▸ What you are asked to do
According to the report introduction below, how many variables and rows does the Spotify dataset contain?

▸ Supplied passage
36-315: Statistical Graphics and Visualizations - Final Report

By Aanika Schueler, Kina Paguyo, Fritz Sanger

Introduction:

This dataset, which we found from Kaggle, contains information about songs in the

Spotify Top 200 since the year 2016. It contains 19 variables and 6513 rows. The variables are id

(Spotify ID for the track), artist_names (name of artists), track_name (name of song), source

(record label), key (key the track is in), mode (modality: major or minor), time_signature (how

many beats per measure), danceability (how suitable a track is for dancing from 0-1), energy

(measure of intensity and activity from 0-1), speechiness (how much exclusively words are

spoken on a track on a scale of 0-1), acousticness (a confidence level of whether or not the track

is acoustic from 0-1), instrumentalness (whether a track contains no vocals on a scale of 0-1),

liveness (presence of audience in the recording from 0-1), valence (musical positiveness from

0-1), loudness (loudness in decibels), tempo (beats per minute), duration_ms (length of song in

milliseconds), weeks_on_chart (number of weeks track was in the top 200), and streams

(number of streams a song had while in the charts). Each row corresponds to its own song.

▸ Material provided

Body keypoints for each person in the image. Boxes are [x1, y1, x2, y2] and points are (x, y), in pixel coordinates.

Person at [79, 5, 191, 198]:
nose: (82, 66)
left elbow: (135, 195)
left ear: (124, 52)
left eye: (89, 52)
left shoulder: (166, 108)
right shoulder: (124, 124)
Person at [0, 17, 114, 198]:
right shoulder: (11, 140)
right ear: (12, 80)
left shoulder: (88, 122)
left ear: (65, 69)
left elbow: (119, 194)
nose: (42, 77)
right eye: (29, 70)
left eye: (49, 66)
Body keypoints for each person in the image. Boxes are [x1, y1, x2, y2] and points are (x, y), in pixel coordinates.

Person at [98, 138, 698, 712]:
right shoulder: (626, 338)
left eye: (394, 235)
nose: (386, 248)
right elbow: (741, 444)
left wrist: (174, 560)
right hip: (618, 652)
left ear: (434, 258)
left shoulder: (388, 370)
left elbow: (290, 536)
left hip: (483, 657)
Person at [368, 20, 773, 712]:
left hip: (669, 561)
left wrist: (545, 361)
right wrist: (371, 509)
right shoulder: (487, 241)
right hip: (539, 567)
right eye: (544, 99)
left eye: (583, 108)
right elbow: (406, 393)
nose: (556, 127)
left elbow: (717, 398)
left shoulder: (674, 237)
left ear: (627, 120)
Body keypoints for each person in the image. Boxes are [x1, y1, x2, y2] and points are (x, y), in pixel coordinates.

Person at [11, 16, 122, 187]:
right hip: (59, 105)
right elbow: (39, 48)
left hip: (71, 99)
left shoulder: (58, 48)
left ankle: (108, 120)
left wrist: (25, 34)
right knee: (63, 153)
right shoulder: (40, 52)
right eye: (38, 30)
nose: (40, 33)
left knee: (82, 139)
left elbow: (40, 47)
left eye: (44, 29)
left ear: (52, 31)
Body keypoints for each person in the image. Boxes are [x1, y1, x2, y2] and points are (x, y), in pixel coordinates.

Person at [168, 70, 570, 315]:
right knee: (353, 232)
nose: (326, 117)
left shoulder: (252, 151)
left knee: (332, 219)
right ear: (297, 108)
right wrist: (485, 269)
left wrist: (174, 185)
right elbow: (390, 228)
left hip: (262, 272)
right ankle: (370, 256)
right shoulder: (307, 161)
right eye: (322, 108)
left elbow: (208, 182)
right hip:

▸ Finished task
19 variables and 6513 rows